begin Page text
Poor Alex is being frozen out of his part-inheritance here at Coffeeland Resort by his jealous relatives. A young man has come to stay, representing the members of the family who claim ownership, despite the late owner, a great uncle of Alex, willing him partial rights to the place. With my somewhat rosy views of African life I often don’t see the family jealousies that are unpleasantly common. The man who is staying here now, is here to survey the resort and cost the improvements required from the family. This afternoon as he was discussing water connection with an official, Alex’s name was not mentioned in association with ownership, and he has had no negotiation about potential management.

But Alex, with my seed money, is striking out on his own. In the afternoon, Precious and I walked to their own plot, on which they have built their own mud and stick house – and are now constructing the two first bandas of their own resort. They have big plans: a new kitchen is being constructed; the earth has been dug from an embankment to build the bar; there are plans for a raised drinking terrace, car parking, and gardens. I am impressed: this is ambition. Good for them, and good luck. I feel they will prosper. I also predict that the restoration of the cliff top resort will be ill-planned, badly executed and badly managed, and will result in little good for the greedy family, for they don’t understand what visitors want: a warm welcome, imagination and congenial surroundings. I doubt they will achieve any of that without Alex and Precious.
end Page text
begin Material provided
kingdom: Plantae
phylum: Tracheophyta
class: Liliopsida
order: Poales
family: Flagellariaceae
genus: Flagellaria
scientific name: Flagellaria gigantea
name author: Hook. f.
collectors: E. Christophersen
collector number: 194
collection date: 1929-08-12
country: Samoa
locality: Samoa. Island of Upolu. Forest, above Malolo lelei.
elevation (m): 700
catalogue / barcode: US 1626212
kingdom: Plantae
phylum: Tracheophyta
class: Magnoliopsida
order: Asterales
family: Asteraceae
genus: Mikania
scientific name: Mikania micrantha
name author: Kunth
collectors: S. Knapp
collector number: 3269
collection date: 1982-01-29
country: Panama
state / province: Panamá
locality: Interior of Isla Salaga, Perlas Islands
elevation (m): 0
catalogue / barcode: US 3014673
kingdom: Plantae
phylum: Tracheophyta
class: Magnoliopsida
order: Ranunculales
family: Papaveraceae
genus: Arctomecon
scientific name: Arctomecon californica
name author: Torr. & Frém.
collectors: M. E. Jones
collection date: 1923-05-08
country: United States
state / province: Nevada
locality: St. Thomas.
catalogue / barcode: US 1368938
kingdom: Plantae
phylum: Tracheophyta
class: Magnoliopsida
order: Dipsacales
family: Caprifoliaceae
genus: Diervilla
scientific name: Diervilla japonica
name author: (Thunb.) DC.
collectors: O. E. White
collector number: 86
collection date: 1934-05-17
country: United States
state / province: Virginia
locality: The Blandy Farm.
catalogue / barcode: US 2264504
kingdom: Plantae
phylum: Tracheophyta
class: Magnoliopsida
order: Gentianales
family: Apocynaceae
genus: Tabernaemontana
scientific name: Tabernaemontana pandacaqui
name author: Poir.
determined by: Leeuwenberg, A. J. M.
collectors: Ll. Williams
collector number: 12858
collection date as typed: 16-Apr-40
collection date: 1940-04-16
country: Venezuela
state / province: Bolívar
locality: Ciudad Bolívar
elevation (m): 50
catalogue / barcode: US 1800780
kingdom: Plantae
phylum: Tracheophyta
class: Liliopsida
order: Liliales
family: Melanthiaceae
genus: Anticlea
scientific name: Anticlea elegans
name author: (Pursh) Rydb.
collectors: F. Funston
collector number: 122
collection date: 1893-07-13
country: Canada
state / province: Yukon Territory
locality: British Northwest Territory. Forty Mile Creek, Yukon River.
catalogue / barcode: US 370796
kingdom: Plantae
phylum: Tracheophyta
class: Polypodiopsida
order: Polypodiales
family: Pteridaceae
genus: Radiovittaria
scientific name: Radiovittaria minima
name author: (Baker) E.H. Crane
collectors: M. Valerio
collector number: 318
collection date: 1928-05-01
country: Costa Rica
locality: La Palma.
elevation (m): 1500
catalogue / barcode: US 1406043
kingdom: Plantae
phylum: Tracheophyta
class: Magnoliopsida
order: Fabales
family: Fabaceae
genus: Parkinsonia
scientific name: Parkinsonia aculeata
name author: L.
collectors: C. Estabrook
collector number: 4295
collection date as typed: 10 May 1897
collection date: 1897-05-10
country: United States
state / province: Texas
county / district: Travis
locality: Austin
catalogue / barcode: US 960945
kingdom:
end Material provided
● What is asked
A. Answer these questions using the Coffeeland Resort passage, one per line:
(i) What has the young man staying at the resort come to do?
(ii) What is the earth dug from an embankment being used to build?
(iii) What does the passage say visitors want?
B. Update everything in the records from the line containing "collector number: 3269" down to the line containing "locality: St. Thomas.", changing "collection date" to "date collected" and leaving all else unchanged. Return only those lines.
The text and the records have no connection to each other.

● Expected outputs
A.
(i) To survey the resort and cost the improvements required from the family.
(ii) The bar.
(iii) A warm welcome, imagination and congenial surroundings.

B.
collector number: 3269
date collected: 1982-01-29
country: Panama
state / province: Panamá
locality: Interior of Isla Salaga, Perlas Islands
elevation (m): 0
catalogue / barcode: US 3014673
kingdom: Plantae
phylum: Tracheophyta
class: Magnoliopsida
order: Ranunculales
family: Papaveraceae
genus: Arctomecon
scientific name: Arctomecon californica
name author: Torr. & Frém.
collectors: M. E. Jones
date collected: 1923-05-08
country: United States
state / province: Nevada
locality: St. Thomas.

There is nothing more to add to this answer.